Bahamas-Australia ties deepening, says high commissioner
Australia is forging closer ties with The Bahamas and government ministers from both countries have had more interactions this year than in any one year in the past, according to Australian High Commissioner Philip Kentwell.
“I think the relationship between The Bahamas and Australia has never been better,” Kentwell said yesterday in an interview with The Nassau Guardian.
“ (However), we still have the tyranny of distance and still have certain constraints that we face in terms of how we can best provide guidance and assistance, vice versa.”
Kentwell hosted a ceremony Monday night for coral reef managers from the world’s three largest barriers reefs – Australia, Belize and The Bahamas – in New Providence as a part of a five-day workshop.

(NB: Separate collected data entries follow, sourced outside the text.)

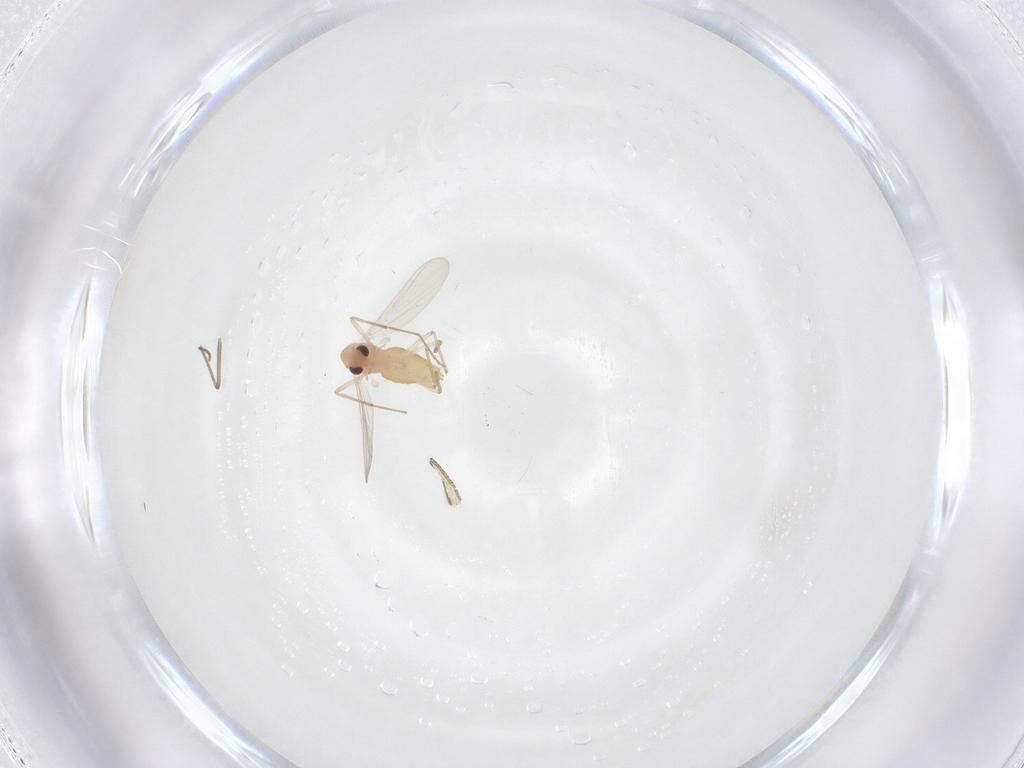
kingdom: Animalia
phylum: Arthropoda
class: Insecta
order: Diptera
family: Chironomidae
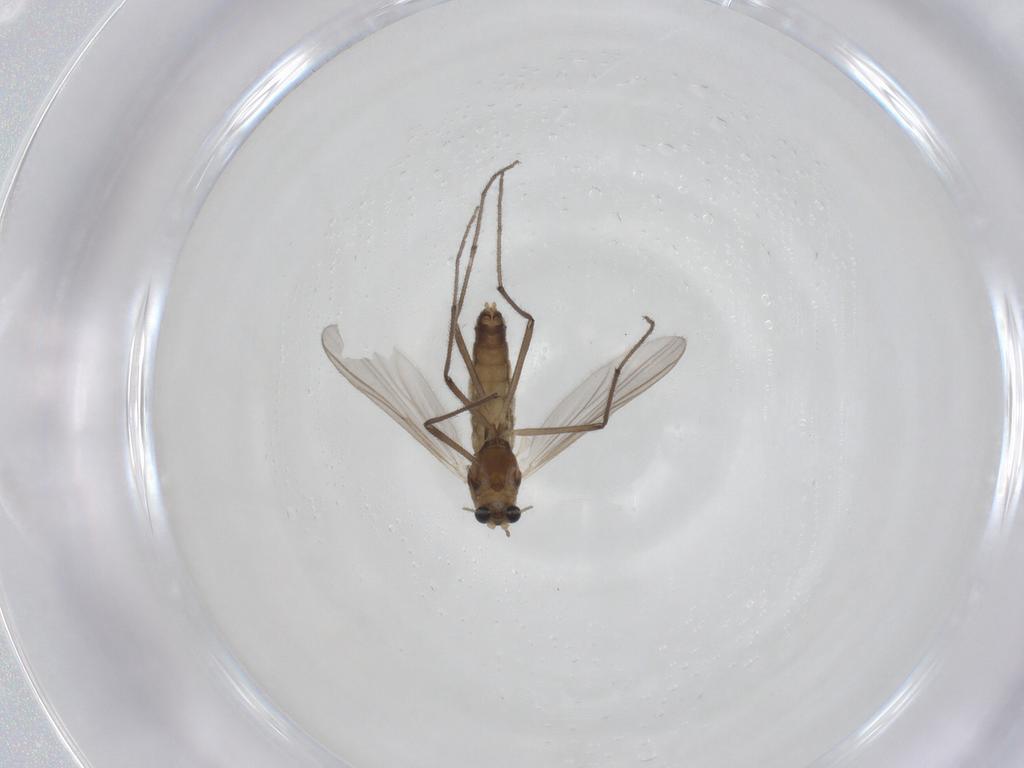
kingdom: Animalia
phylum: Arthropoda
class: Insecta
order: Diptera
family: Chironomidae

The theme of the conference is, ‘Adapting to Climate Change’. It is being held to facilitate dialogue and knowledge sharing between the countries on the effects of climate change to the global reef systems.

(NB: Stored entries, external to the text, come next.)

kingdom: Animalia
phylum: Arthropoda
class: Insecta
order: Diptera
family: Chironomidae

Australia’s Great Barrier Reef Marine Park Authority (GRMBPA), Kentwell said, has similar concerns about the degradation of the world’s reefs as the Bahamas National Trust.

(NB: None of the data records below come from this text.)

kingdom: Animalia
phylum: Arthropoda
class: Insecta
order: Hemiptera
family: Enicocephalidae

“The Bahamas National Trust is doing some fabulous work,” he said.
“What this workshop is dong this week is building the bridges and exchange of science. And what we are hoping to do through these sorts of initiatives is continue to build the bridges. This comes back to the keen interest Australia has in the impact of climate change on small island states.”
Kentwell emphasized that Australia – a G20 country – can become an advocate on the international stage for The Bahamas and other small island states in the Caribbean and Pacific regions.
“Australia wants to reach out, wants to embrace and wants to share what we can share…in a fashion that will improve the quality of life for citizens everywhere,” he said.